Amid the ruins of life there are those special tidbits that make one stop and smile; some remembrance tucked deeply among the cobwebs we fear to visit. Caught up in the day to day mundane, the special moments lie tucked away. Like thieves we have buried them deeply, afraid that if we remember too clearly someone will sneak in and take them away.
Such is the memory of a childhood spent huddled in a basement, alone with my books and music. I had my own small apartment of privacy cut out of a house with too many emotions running rampant. Nestled in the deep cool recesses where the IronRite was stored, next to the corner that still held my Barbies to my Bride doll, was a special place that had an old worn out couch, some cherry wood end tables, discarded lamps, a pool table off to one side, shelves over-stacked to the top with books, and my phonograph. It was my quiet oasis where my imagination was allowed to rush about freely, running amuck into whatever adventure I chose that day. I would crank up my records, headphones attached so that only my eardrums were punished, listening to all forms of melodies; singing along with them, from ballads to opera, pop to country. Tears would stream down my cheeks as I sang in languages I did not understand but felt all the emotions of each note. I languished over stories told in ballads as if their fates were my own. I danced with partners from the books I devoured, pretending to be willowy with thick wavy hair that hugged my shoulders, wearing sophisticated evening dresses that sparkled as we moved in unison. We would gaze into each other’s eyes as I dropped witty stories about my travels through Spain or enthralled him with my adventures in Italy. I refused any mirrors in my perfect world; the reality of standing barely four feet tall would not invade this Xanadu I had created. On rare occasions my friends were allowed to invade my peace but never to share in its secrets. If my friends knew they would have poked fun; but in my basement, this part of me was private.

◆ Tasks to carry out
[a] Answer these questions on the passage about the childhood basement:
(i) Why, according to the opening paragraph, have the special moments been buried deeply?
(ii) Which appliance was stored in the basement recesses next to the special place?
(iii) What height does the writer give for standing in reality?
[b] Carry on the passage about the childhood basement from the point where it stops.

◆ Recorded data
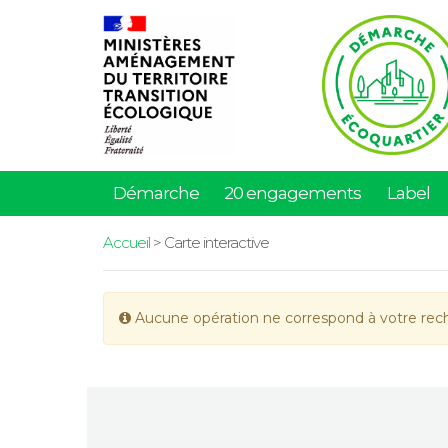
Démarche
20 engagements
Label
Accueil
> Carte interactive
Aucune opération ne correspond à votre rec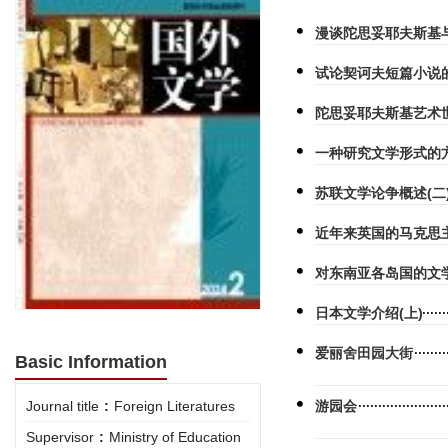
漫谈陀思妥耶夫斯基
试论契诃夫短篇小说
陀思妥耶夫斯基艺术
一种研究文学形式的
苏联文学论争概述(二
近年来英国的马克思
对东南亚各岛国的文
日本文学介绍(上)
爱丽舍田园大街
Basic Information
Journal title
:
Foreign Literatures
游园会
Supervisor
:
Ministry of Education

◆ Solved tasks
[a]
(i) Out of fear that if they are remembered too clearly, someone will sneak in and take them away.
(ii) The IronRite.
(iii) Barely four feet tall.

[b]
In my underground room I read every word I could put my hands on. It didn’t matter where the stories came from. Magazines, literature my parents had collected over the years, Reader’s Digest short novels, Charles Lamb to Nancy Drew all the way to Valley of the Dolls. I begged or borrowed books from relatives, friends, and libraries. Nothing was too long or short, no subject too outlandish. I didn’t just read the stories; I lived them. I read excerpts, spoke the lines, shared the emotions of the characters, knowing their lives better than those of my own relatives. I would tear apart each sentence looking for meanings hidden by the authors. I took classes in school that revolved around the hidden meaning buried in poetry, children’s fables, and songs. I would read biographies of the writers or histories on the time periods of the books. The written word spanned everything from religious to ridiculous, from romantic to lewd. Controversy was my life’s blood, mystery Pablum to my soul. In my youth, I already demanded reasons for my existence and for the atrocities allowed in the world. Starvation, bigotry, unfairness, sexual inequalities, contradictions of faith and the failings of love were all issues for me to dissect and resolve. All this, and I hadn’t yet reached the age of fifteen.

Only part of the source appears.